The establishment of Three Month LIBOR for each dividend period by the calculation agent shall (in the absence of manifest error) be final and binding.
Dividend determination date” means, with respect to a dividend period during the floating-rate period, the second London banking day prior to the beginning of such dividend period.
London banking day” means any day on which dealings in deposits in U.S. dollars are transacted in the London interbank market.

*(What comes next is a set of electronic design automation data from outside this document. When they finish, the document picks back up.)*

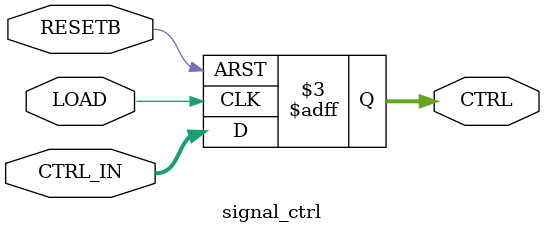
<source format=v>

module signal_ctrl(
	CTRL_IN,  
	RESETB, 
	LOAD, 
	CTRL);
	
	input [0:4] CTRL_IN; 
	//input SCAN_CLK; 
	input RESETB; 
	input LOAD;
	
	output reg [0:4] CTRL;
	
	wire RESET ;
	
	assign RESET = !RESETB;

	always @ (posedge LOAD, posedge RESET) begin             // LOAD signal catches the values to the control signal
 		if (RESET) 
  			CTRL <= 0;
 		else
 			CTRL <= CTRL_IN;
	end		

endmodule	
	


</source>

Rating agency event” means that any nationally recognized statistical rating organization within the meaning of Section 3(a)(62) under the Securities Exchange Act of 194, as amended, that then publishes a rating for the corporation (a “rating agency”) amends, clarifies or changes the criteria it uses to assign equity credit to securities such as the Series B Shares, which amendment, clarification or change results in:
(1) The shortening of the length of time the Series B Shares are assigned a particular level of equity credit by that rating agency as compared to the length of time they would have been assigned that level of equity credit by that rating agency or its predecessor on the initial issuance of the Series B Shares; or
(2) The lowering of the equity credit (including up to a lesser amount) assigned to the Series B Shares by that rating agency as compared to the equity credit assigned by that rating agency or its predecessor on the initial issuance of the Series B Shares.